▶ To do: Each entry must be copied exactly, without omission.

● ● ● ● ●

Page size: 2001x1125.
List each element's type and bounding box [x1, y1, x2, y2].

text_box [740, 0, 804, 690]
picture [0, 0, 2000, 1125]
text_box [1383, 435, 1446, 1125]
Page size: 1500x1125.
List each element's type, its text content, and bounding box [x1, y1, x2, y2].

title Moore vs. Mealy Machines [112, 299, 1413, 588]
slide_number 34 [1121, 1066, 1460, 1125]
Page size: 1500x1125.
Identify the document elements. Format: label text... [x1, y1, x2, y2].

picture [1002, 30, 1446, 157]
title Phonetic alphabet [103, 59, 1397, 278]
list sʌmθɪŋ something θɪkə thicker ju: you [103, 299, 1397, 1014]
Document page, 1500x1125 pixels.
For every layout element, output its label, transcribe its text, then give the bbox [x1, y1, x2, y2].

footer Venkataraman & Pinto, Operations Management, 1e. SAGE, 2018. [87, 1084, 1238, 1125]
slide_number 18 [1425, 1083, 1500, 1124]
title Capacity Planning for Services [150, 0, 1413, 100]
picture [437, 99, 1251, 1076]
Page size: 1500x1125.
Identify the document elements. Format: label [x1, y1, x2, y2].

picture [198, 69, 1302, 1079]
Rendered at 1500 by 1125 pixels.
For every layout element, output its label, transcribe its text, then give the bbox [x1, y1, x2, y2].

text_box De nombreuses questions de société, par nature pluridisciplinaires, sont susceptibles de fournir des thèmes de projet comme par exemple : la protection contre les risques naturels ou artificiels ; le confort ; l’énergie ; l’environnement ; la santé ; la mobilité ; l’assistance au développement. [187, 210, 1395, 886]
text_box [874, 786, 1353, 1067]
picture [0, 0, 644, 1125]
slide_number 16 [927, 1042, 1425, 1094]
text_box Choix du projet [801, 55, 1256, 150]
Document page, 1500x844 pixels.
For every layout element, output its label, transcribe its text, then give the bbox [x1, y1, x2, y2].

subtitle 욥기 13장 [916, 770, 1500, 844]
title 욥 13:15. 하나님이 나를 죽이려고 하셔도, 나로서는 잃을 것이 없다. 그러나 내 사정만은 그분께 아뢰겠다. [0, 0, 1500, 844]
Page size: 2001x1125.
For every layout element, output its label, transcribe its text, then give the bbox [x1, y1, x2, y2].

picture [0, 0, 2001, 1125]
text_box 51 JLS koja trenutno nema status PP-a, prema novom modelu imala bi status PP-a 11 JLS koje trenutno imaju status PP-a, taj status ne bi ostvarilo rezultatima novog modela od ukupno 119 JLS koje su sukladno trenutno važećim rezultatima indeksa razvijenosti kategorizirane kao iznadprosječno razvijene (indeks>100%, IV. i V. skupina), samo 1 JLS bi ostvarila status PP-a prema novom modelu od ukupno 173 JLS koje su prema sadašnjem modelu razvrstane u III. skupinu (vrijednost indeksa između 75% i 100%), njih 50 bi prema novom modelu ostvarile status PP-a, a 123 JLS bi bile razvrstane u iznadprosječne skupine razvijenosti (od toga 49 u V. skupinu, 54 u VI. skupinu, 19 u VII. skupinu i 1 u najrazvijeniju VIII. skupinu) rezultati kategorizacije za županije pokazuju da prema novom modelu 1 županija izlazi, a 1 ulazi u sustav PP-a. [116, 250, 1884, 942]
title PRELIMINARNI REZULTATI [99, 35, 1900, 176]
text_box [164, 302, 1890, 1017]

● ● ● ● ●

▶ Solution to the problem:
Page size: 2001x1125.
List each element's type and bounding box [x1, y1, x2, y2].

text_box [740, 0, 804, 690]
picture [0, 0, 2000, 1125]
text_box [1383, 435, 1446, 1125]
Page size: 1500x1125.
List each element's type, its text content, and bounding box [x1, y1, x2, y2].

title Moore vs. Mealy Machines [112, 299, 1413, 588]
slide_number 34 [1121, 1066, 1460, 1125]
Page size: 1500x1125.
Identify the document elements. Format: label text... [x1, y1, x2, y2].

picture [1002, 30, 1446, 157]
title Phonetic alphabet [103, 59, 1397, 278]
list sʌmθɪŋ something θɪkə thicker ju: you [103, 299, 1397, 1014]
Document page, 1500x1125 pixels.
For every layout element, output its label, transcribe its text, then give the bbox [x1, y1, x2, y2].

footer Venkataraman & Pinto, Operations Management, 1e. SAGE, 2018. [87, 1084, 1238, 1125]
slide_number 18 [1425, 1083, 1500, 1124]
title Capacity Planning for Services [150, 0, 1413, 100]
picture [437, 99, 1251, 1076]
Page size: 1500x1125.
Identify the document elements. Format: label [x1, y1, x2, y2].

picture [198, 69, 1302, 1079]
Rendered at 1500 by 1125 pixels.
For every layout element, output its label, transcribe its text, then give the bbox [x1, y1, x2, y2].

text_box De nombreuses questions de société, par nature pluridisciplinaires, sont susceptibles de fournir des thèmes de projet comme par exemple : la protection contre les risques naturels ou artificiels ; le confort ; l’énergie ; l’environnement ; la santé ; la mobilité ; l’assistance au développement. [187, 210, 1395, 886]
text_box [874, 786, 1353, 1067]
picture [0, 0, 644, 1125]
slide_number 16 [927, 1042, 1425, 1094]
text_box Choix du projet [801, 55, 1256, 150]
Document page, 1500x844 pixels.
For every layout element, output its label, transcribe its text, then give the bbox [x1, y1, x2, y2].

subtitle 욥기 13장 [916, 770, 1500, 844]
title 욥 13:15. 하나님이 나를 죽이려고 하셔도, 나로서는 잃을 것이 없다. 그러나 내 사정만은 그분께 아뢰겠다. [0, 0, 1500, 844]
Page size: 2001x1125.
For every layout element, output its label, transcribe its text, then give the bbox [x1, y1, x2, y2].

picture [0, 0, 2001, 1125]
text_box 51 JLS koja trenutno nema status PP-a, prema novom modelu imala bi status PP-a 11 JLS koje trenutno imaju status PP-a, taj status ne bi ostvarilo rezultatima novog modela od ukupno 119 JLS koje su sukladno trenutno važećim rezultatima indeksa razvijenosti kategorizirane kao iznadprosječno razvijene (indeks>100%, IV. i V. skupina), samo 1 JLS bi ostvarila status PP-a prema novom modelu od ukupno 173 JLS koje su prema sadašnjem modelu razvrstane u III. skupinu (vrijednost indeksa između 75% i 100%), njih 50 bi prema novom modelu ostvarile status PP-a, a 123 JLS bi bile razvrstane u iznadprosječne skupine razvijenosti (od toga 49 u V. skupinu, 54 u VI. skupinu, 19 u VII. skupinu i 1 u najrazvijeniju VIII. skupinu) rezultati kategorizacije za županije pokazuju da prema novom modelu 1 županija izlazi, a 1 ulazi u sustav PP-a. [116, 250, 1884, 942]
title PRELIMINARNI REZULTATI [99, 35, 1900, 176]
text_box [164, 302, 1890, 1017]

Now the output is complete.